This is the story of how nojo came to be...
When I lived in Atlanta, I worked at a well-known restaurant named Bacchanalia. One night after work, Chef Cliff took a few of us out to his friend's restaurant, Yakitori Denchan. We descended into this subterrain restaurant and there, behind the counter cooking skewers and cracking jokes, was this white guy with a Japanese headband. Before we knew it beer and sake were flowing and out came these little grilled tasty treats of various parts of chicken, skewered and dipped in an incredible sauce. Needless to say, I was hooked! I would go back as often as I could until, sadly, Dennis sold his shop - it would be years before I ate yakitori again.

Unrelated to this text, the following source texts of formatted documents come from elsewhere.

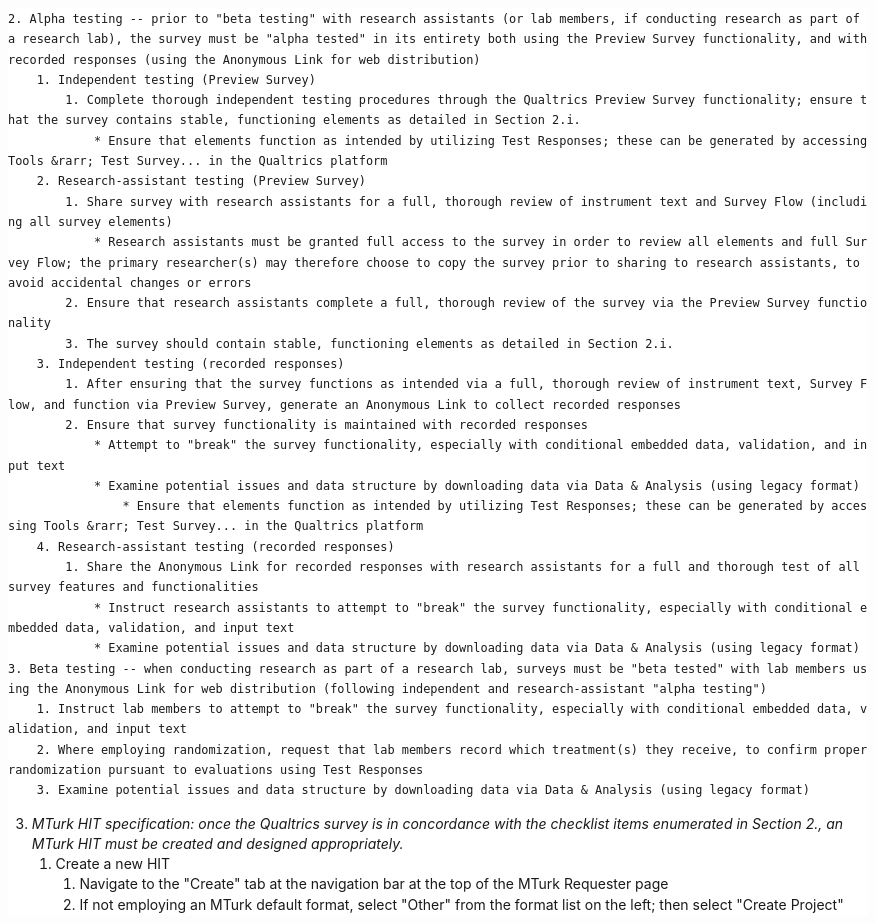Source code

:     2. Alpha testing -- prior to "beta testing" with research assistants (or lab members, if conducting research as part of a research lab), the survey must be "alpha tested" in its entirety both using the Preview Survey functionality, and with recorded responses (using the Anonymous Link for web distribution)
        1. Independent testing (Preview Survey)
            1. Complete thorough independent testing procedures through the Qualtrics Preview Survey functionality; ensure that the survey contains stable, functioning elements as detailed in Section 2.i.
                * Ensure that elements function as intended by utilizing Test Responses; these can be generated by accessing Tools &rarr; Test Survey... in the Qualtrics platform
        2. Research-assistant testing (Preview Survey)
            1. Share survey with research assistants for a full, thorough review of instrument text and Survey Flow (including all survey elements)
                * Research assistants must be granted full access to the survey in order to review all elements and full Survey Flow; the primary researcher(s) may therefore choose to copy the survey prior to sharing to research assistants, to avoid accidental changes or errors
            2. Ensure that research assistants complete a full, thorough review of the survey via the Preview Survey functionality
            3. The survey should contain stable, functioning elements as detailed in Section 2.i.
        3. Independent testing (recorded responses)
            1. After ensuring that the survey functions as intended via a full, thorough review of instrument text, Survey Flow, and function via Preview Survey, generate an Anonymous Link to collect recorded responses
            2. Ensure that survey functionality is maintained with recorded responses
                * Attempt to "break" the survey functionality, especially with conditional embedded data, validation, and input text
                * Examine potential issues and data structure by downloading data via Data & Analysis (using legacy format)
                    * Ensure that elements function as intended by utilizing Test Responses; these can be generated by accessing Tools &rarr; Test Survey... in the Qualtrics platform
        4. Research-assistant testing (recorded responses)
            1. Share the Anonymous Link for recorded responses with research assistants for a full and thorough test of all survey features and functionalities
                * Instruct research assistants to attempt to "break" the survey functionality, especially with conditional embedded data, validation, and input text
                * Examine potential issues and data structure by downloading data via Data & Analysis (using legacy format)
    3. Beta testing -- when conducting research as part of a research lab, surveys must be "beta tested" with lab members using the Anonymous Link for web distribution (following independent and research-assistant "alpha testing")
        1. Instruct lab members to attempt to "break" the survey functionality, especially with conditional embedded data, validation, and input text
        2. Where employing randomization, request that lab members record which treatment(s) they receive, to confirm proper randomization pursuant to evaluations using Test Responses
        3. Examine potential issues and data structure by downloading data via Data & Analysis (using legacy format)
3. *MTurk HIT specification: once the Qualtrics survey is in concordance with the checklist items enumerated in Section 2., an MTurk HIT must be created and designed appropriately.*
    1. Create a new HIT
        1. Navigate to the "Create" tab at the navigation bar at the top of the MTurk Requester page
        2. If not employing an MTurk default format, select "Other" from the format list on the left; then select "Create Project"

Sushi, who doesn't love sushi? But there is something about the flavors of cooked Japanese food that appeals to my soul. That was what I wanted to learn more about and so I left Atlanta and moved to Napa Valley, where I worked for a Japanese chef, Hiro, of Terra. He spent years teaching me about Japanese cuisine, techniques and philosophies. When Hiro asked me to be his Executive Chef at ame, in San Francisco, I jumped at the chance. Ame was an amazing opportunity to take everything I learned about Japanese food and elevate it.
That was the start, but it wasn't until I was sitting at a dark and boisterous neighborhood yakitori shop in Osaka, Japan, drinking local sake and eating perfectly grilled chicken skewers, that I realized what I really missed was yakitori - this was what I wanted to cook and that was where nojo was born. I left ame and traveled Japan from Sapporo to Fukuoka exploring regional izakaya, sake breweries and yakitori shops sampling the amazing food that is found all over Japan.

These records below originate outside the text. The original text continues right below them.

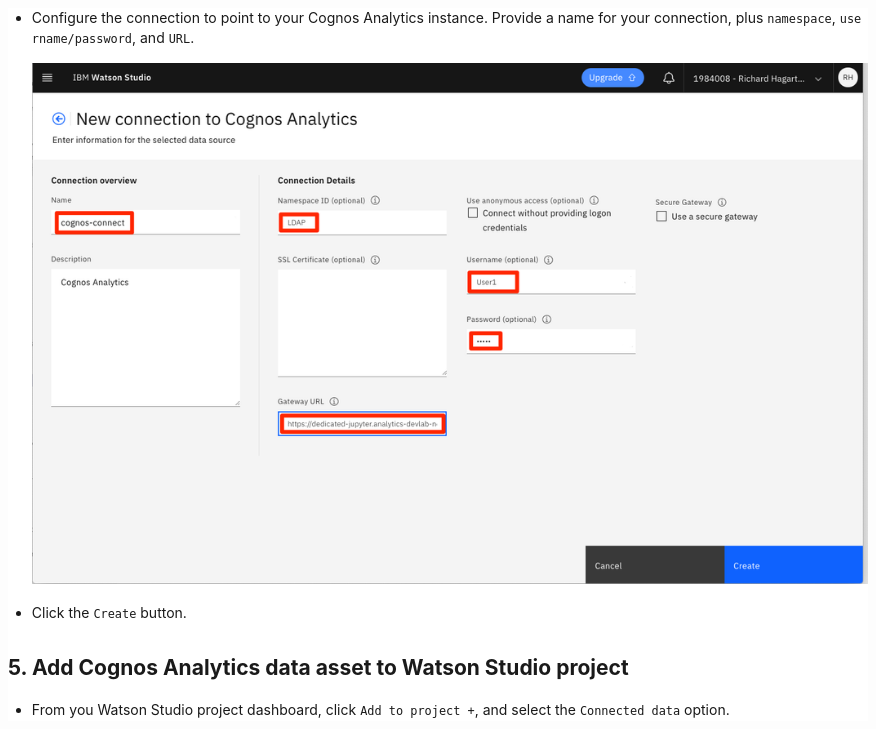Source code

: * Configure the connection to point to your Cognos Analytics instance. Provide a name for your connection, plus `namespace`, `username/password`, and `URL`.

  ![create-connection](doc/source/images/create-connection.png)

* Click the `Create` button.

## 5. Add Cognos Analytics data asset to Watson Studio project

* From you Watson Studio project dashboard, click `Add to project +`, and select the `Connected data` option.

At nojo, I want to offer the best of both cooking styles - yakitori with it's emphasis on the high quality ingredients, the chef's deft hands, and the special tare sauce, as well as and izakaya, where creative and seasonal small plates are offered in a fun relaxed and lively environment.
At nojo in Hayes Valley my idea has come to fruition - the name came with the help of my friend Kinko, who, when I asked her for the Japanese word for farm, she told me 'nojo'. Without the best quality ingredients from the farms and ranches in the Bay Area, nojo could not be. So get out and support your local nojo!
chef/owner nojo restaurant
Service at nojo
At nojo, we practice a different service style than most. In my years in the restaurant business, the divide between the front and the back of the “house” has always frustrated me. It never felt right and it was not until I went to Japan and happened across the solution.
In Japan, many of the shops and restaurants are family owned and operated, staff members work together, doing everything that needs to be done, like, well like a family. ...I loved it. It created a communal environment that brought another level to the dining experience. The Japanese have something that is deep within their culture called Kikubari, it is hard to translate, but the best way to define this is a care, consideration and attention that is given to every facet of life.
Here at nojo we use kikubari to define our cuisine and our service style. Our goal is to be a neighborhood restaurant where everyone works together like a family to make our guests comfortable and at home. So get out and support your local nojo.